「益田勝実氏の仕事」を読む 2
文教研のNです。
前回、本当に久しぶりに文教研メールを配信しましたら、励ましのメールをもらいました。
自分も益田氏の本を少しづつ読んでみようと思う、というものでした。
私も元気が出ました。
さて、益田勝実氏の『国語教育論集成』(ちくま学芸文庫)を読み進めています。
一月第二例会から、第三部「現代国語」論・国語教育原論に入りました。
これは益田氏の1960〜70年代の仕事です。
一月第一例会は「国語教師・わが主体」、二月第一例会「西尾実における鑑賞理論の自己克服」でした。
一月例会で印象に残った一つは、益田氏の文章の冒頭にある村の路上でのエピソードについてです。
そこにはリヤカーを引いているタッちゃんから「薄日になりましたなあ」と声をかけられ、答える言葉を失っている自分に対する厳しい自己批判の言葉が書き綴られています。
正直言って、私自身、最初読んだときは益田氏が何について頭を抱えているのか分かりませんでした。
要はタッちゃんと同じ農民ではない自分、そして、日々国語教師として言葉を扱っている自分が、生きた生活の言葉を喪失していることに気づいた、ということのようなのですが。
話題提供者のHさんは、益田氏の誠実さということをポイントに話されましたが、それと同時にセンチメンタルなもの、感傷的・自虐的なものを感じる、という感想も述べておられました。
この感想を聞いて、これまた私は正直に言えば、ほっとしました。
どうしても益田氏という巨人の言葉にはひれ伏してしまう自分がいて、率直な自分自身の反応を押し殺してしまおうとするからです。
こういう言葉で一言距離感を示してもらうことで、益田氏の言葉のもつ意味、そして、自分にとっての意味、そうしたことが見つめられる真っ当な位置にたって読みはじめることができたような気がします。
話題提供者の「主体」に反映されることで、問題は整理されていきました。
益田氏の仕事は50年代から60年代へとある転換を示しているようです。
なぜ、柳田国男なのか、なぜ、“民俗”という問題にキイワードを探していくようになるのか、というような問題も出されました。
また、一方で、50年代には批判的な意見も述べていた、西尾実氏の論理が持つ“生”の哲学的性格、それを肯定する理論へと変貌していく問題。
このことについては、二月例会で I さんが徹底した分析をされました。
これまた正直な話、西尾氏の理論について理解すること、また、それについて述べられている益田氏の意見を理解することは私にとっては非常に難しい作業です。
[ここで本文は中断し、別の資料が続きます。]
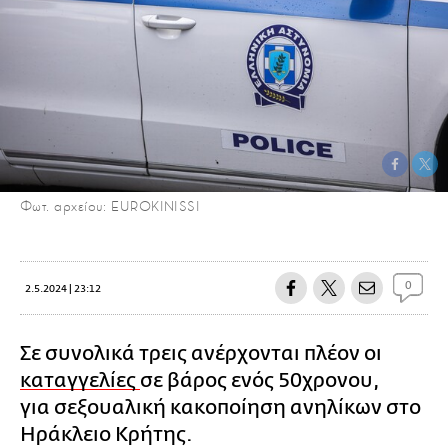
Φωτ. αρχείου: EUROKINISSI
0
2.5.2024 | 23:12
Σε συνολικά τρεις ανέρχονται πλέον οι
καταγγελίες
σε βάρος ενός 50χρονου,
για σεξουαλική κακοποίηση ανηλίκων στο
Ηράκλειο Κρήτης.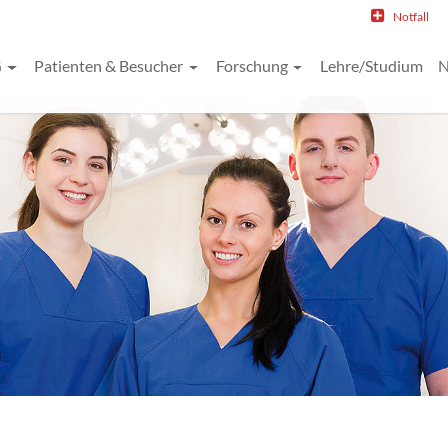
Notfall
G
Patienten & Besucher
Forschung
Lehre/Studium
N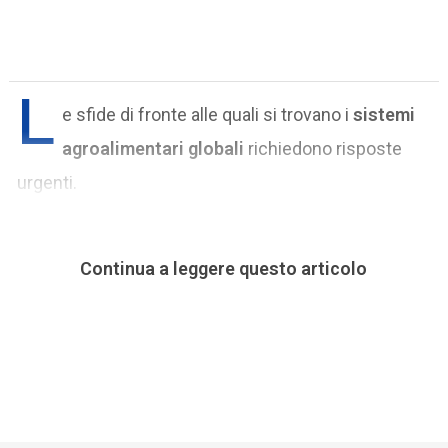
L
e sfide di fronte alle quali si trovano i
sistemi
agroalimentari globali
richiedono risposte
urgenti.
Continua a leggere questo articolo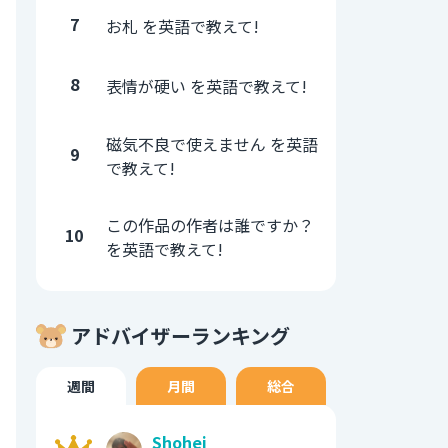
7
お札 を英語で教えて!
8
表情が硬い を英語で教えて!
磁気不良で使えません を英語
9
で教えて!
この作品の作者は誰ですか？
10
を英語で教えて!
アドバイザーランキング
週間
月間
総合
Shohei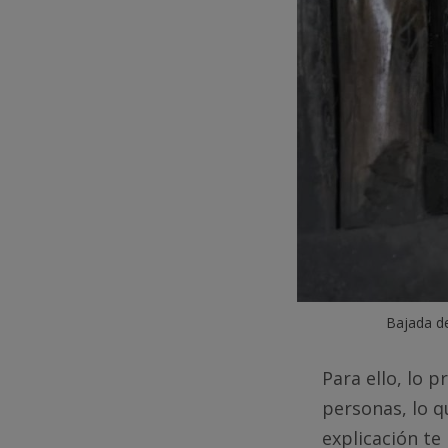
 Bajada d
Para ello, lo 
personas, lo q
explicación te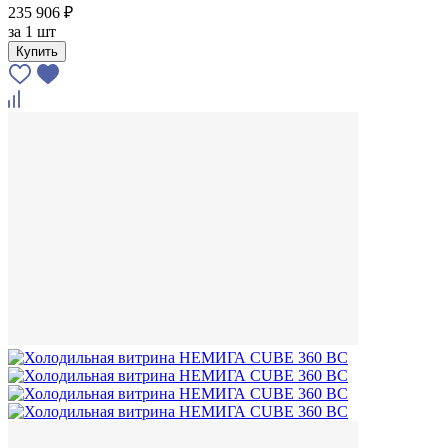
235 906 ₽
за
1 шт
Купить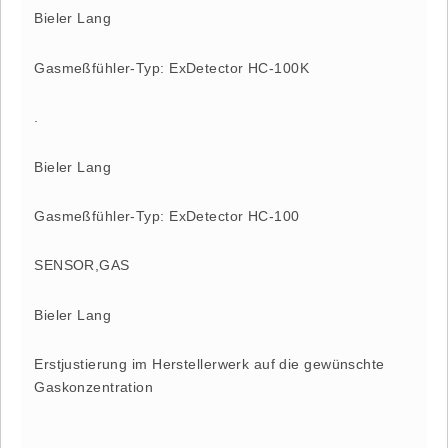
Bieler Lang
Gasmeßfühler-Typ: ExDetector HC-100K
.
Bieler Lang
Gasmeßfühler-Typ: ExDetector HC-100
SENSOR,GAS
Bieler Lang
Erstjustierung im Herstellerwerk auf die gewünschte
Gaskonzentration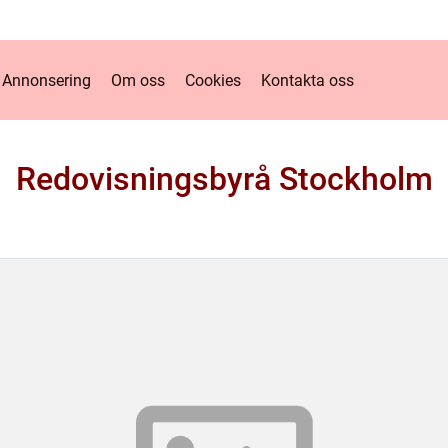
Annonsering
Om oss
Cookies
Kontakta oss
Redovisningsbyrå Stockholm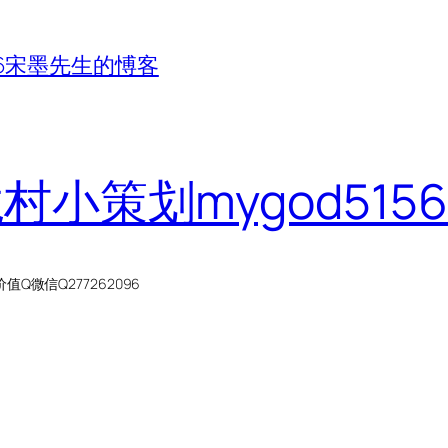
156宋墨先生的愽客
龙村小策划mygod51
微信Q277262096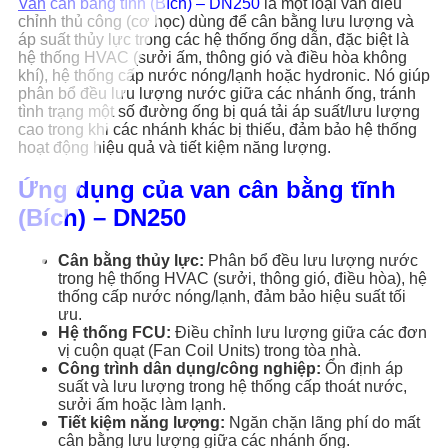
Van
cân bằng tĩnh (Bích) – DN250
là một loại van điều
chỉnh thủ công (cơ học) dùng để cân bằng lưu lượng và
áp suất thủy lực trong các hệ thống ống dẫn, đặc biệt là
hệ thống HVAC (sưởi ấm, thông gió và điều hòa không
khí), hệ thống cấp nước nóng/lạnh hoặc hydronic. Nó giúp
phân bổ đều lưu lượng nước giữa các nhánh ống, tránh
tình trạng một số đường ống bị quá tải áp suất/lưu lượng
cao trong khi các nhánh khác bị thiếu, đảm bảo hệ thống
hoạt động hiệu quả và tiết kiệm năng lượng.
Ứng dụng của van cân bằng tĩnh
(Bích) – DN250
Cân bằng thủy lực:
Phân bổ đều lưu lượng nước
trong hệ thống HVAC (sưởi, thông gió, điều hòa), hệ
thống cấp nước nóng/lạnh, đảm bảo hiệu suất tối
ưu.
Hệ thống FCU:
Điều chỉnh lưu lượng giữa các đơn
vị cuộn quạt (Fan Coil Units) trong tòa nhà.
Công trình dân dụng/công nghiệp:
Ổn định áp
suất và lưu lượng trong hệ thống cấp thoát nước,
sưởi ấm hoặc làm lạnh.
Tiết kiệm năng lượng:
Ngăn chặn lãng phí do mất
cân bằng lưu lượng giữa các nhánh ống.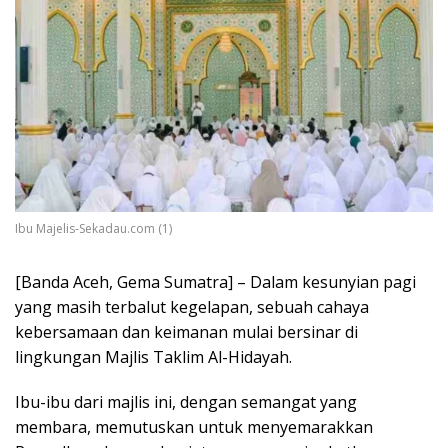
Ibu Majelis-Sekadau.com (1)
[Banda Aceh, Gema Sumatra] – Dalam kesunyian pagi
yang masih terbalut kegelapan, sebuah cahaya
kebersamaan dan keimanan mulai bersinar di
lingkungan Majlis Taklim Al-Hidayah.
Ibu-ibu dari majlis ini, dengan semangat yang
membara, memutuskan untuk menyemarakkan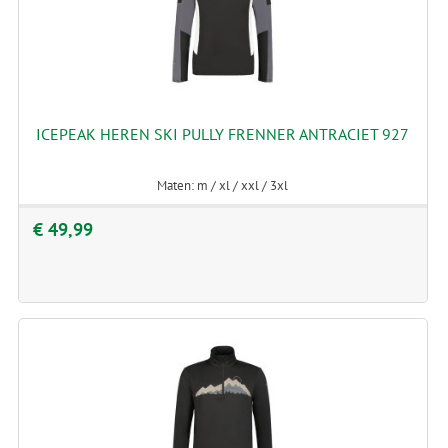
ICEPEAK HEREN SKI PULLY FRENNER ANTRACIET 927
Maten: m / xl / xxl / 3xl
€ 49,99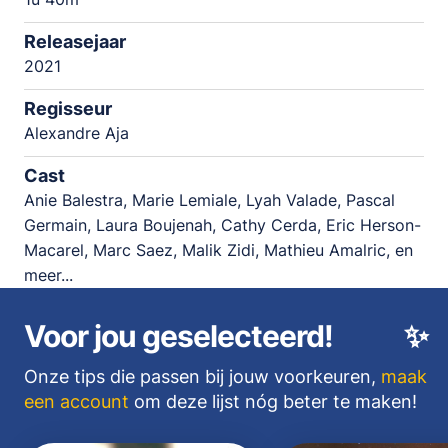
Releasejaar
2021
Regisseur
Alexandre Aja
Cast
Anie Balestra, Marie Lemiale, Lyah Valade, Pascal
Germain, Laura Boujenah, Cathy Cerda, Eric Herson-
Macarel, Marc Saez, Malik Zidi, Mathieu Amalric, en
meer...
Voor jou geselecteerd!
✨
Onze tips die passen bij jouw voorkeuren,
maak
een account
om deze lijst nóg beter te maken!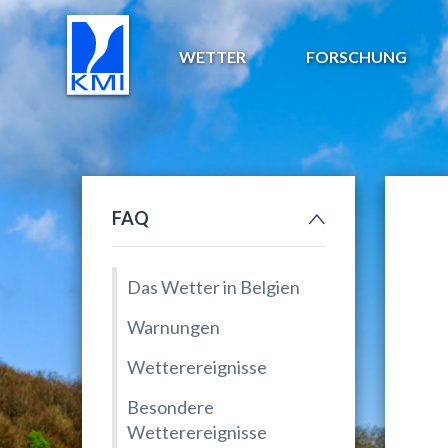
WETTER
FORSCHUNG
FAQ
Das Wetter in Belgien
Warnungen
Wetterereignisse
Besondere
Wetterereignisse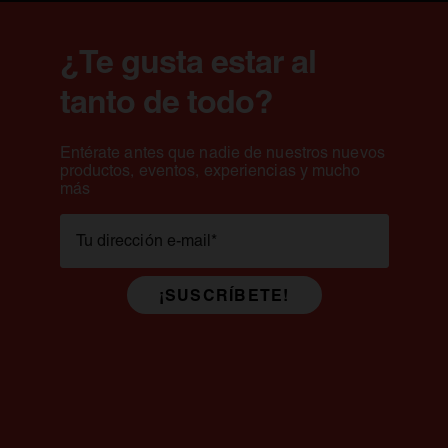
¿Te gusta estar al
tanto de todo?
Entérate antes que nadie de nuestros nuevos
productos, eventos, experiencias y mucho
más
Tu dirección e-mail
*
¡SUSCRÍBETE!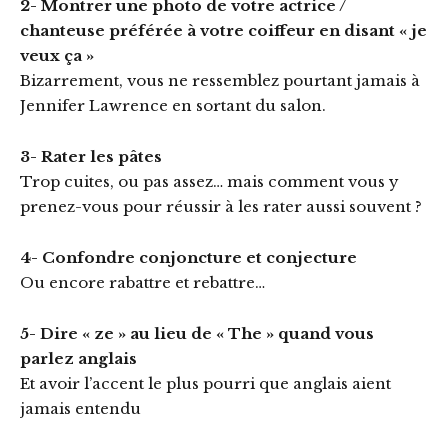
2- Montrer une photo de votre actrice /
chanteuse préférée à votre coiffeur en disant « je
veux ça »
Bizarrement, vous ne ressemblez pourtant jamais à
Jennifer Lawrence en sortant du salon.
3- Rater les pâtes
Trop cuites, ou pas assez… mais comment vous y
prenez-vous pour réussir à les rater aussi souvent ?
4- Confondre conjoncture et conjecture
Ou encore rabattre et rebattre…
5- Dire « ze » au lieu de « The » quand vous
parlez anglais
Et avoir l’accent le plus pourri que anglais aient
jamais entendu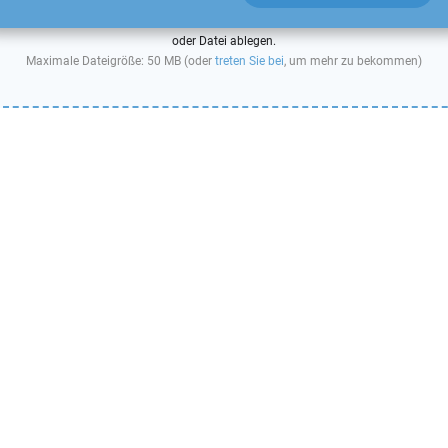
oder Datei ablegen.
Maximale Dateigröße: 50 MB (oder
treten Sie bei
, um mehr zu bekommen)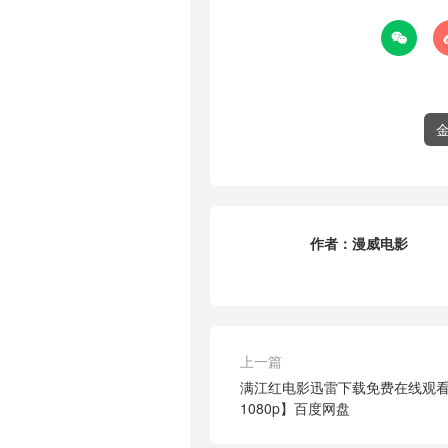

作者：
漫威电影
上一篇
满江红电影迅雷下载免费在线观
1080p】百度网盘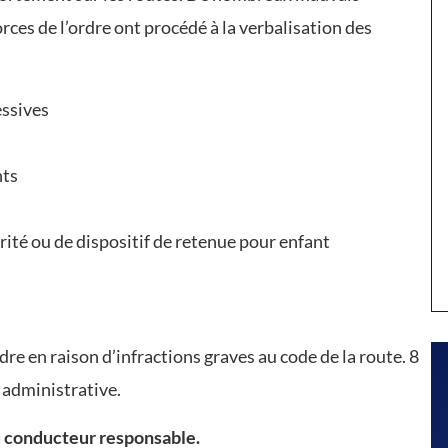
ces de l’ordre ont procédé à la verbalisation des
essives
nts
urité ou de dispositif de retenue pour enfant
dre en raison d’infractions graves au code de la route. 8
 administrative.
u conducteur responsable.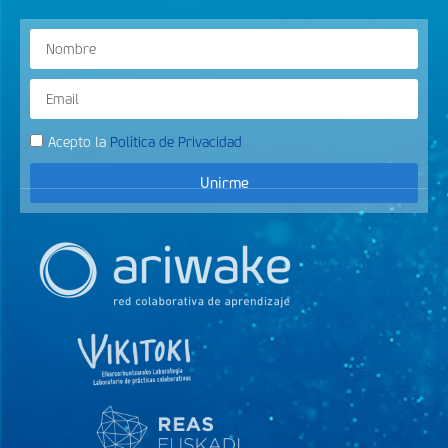
Acepto la
Política de Privacidad
Unirme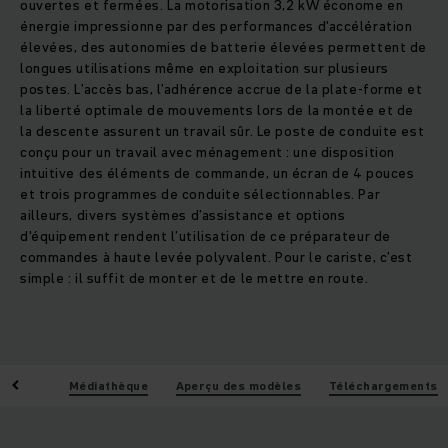
ouvertes et fermées. La motorisation 3,2 kW économe en
énergie impressionne par des performances d'accélération
élevées, des autonomies de batterie élevées permettent de
longues utilisations même en exploitation sur plusieurs
postes. L’accès bas, l’adhérence accrue de la plate-forme et
la liberté optimale de mouvements lors de la montée et de
la descente assurent un travail sûr. Le poste de conduite est
conçu pour un travail avec ménagement : une disposition
intuitive des éléments de commande, un écran de 4 pouces
et trois programmes de conduite sélectionnables. Par
ailleurs, divers systèmes d’assistance et options
d'équipement rendent l’utilisation de ce préparateur de
commandes à haute levée polyvalent. Pour le cariste, c’est
simple : il suffit de monter et de le mettre en route.
stiques
Médiathèque
Aperçu des modèles
Téléchargements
ただ、
I さんの整理された話題提供を聞いて、あらためて熊谷理論、乾理論、戸坂理論に照らすことで、その位置づけがはっきりしてくることを再確認しました。場面規定しながら読み進めていけば、文学以外の文章も読んでいける。そのことをこれまたあらためて実感しています。
今日は例会の日です。東京は少々風がありますが、雲ひとつない良いお天気です。これから渋谷の会場へ向かいます。
取り上げるのは「『清光館哀史』--鑑賞の要点・教材の問題点」です。この柳田国男の作品に対し、井伏鱒二『へんろう宿』を対比して考えてみたらどうだろう、という提案もされています。今日もまた楽しみです。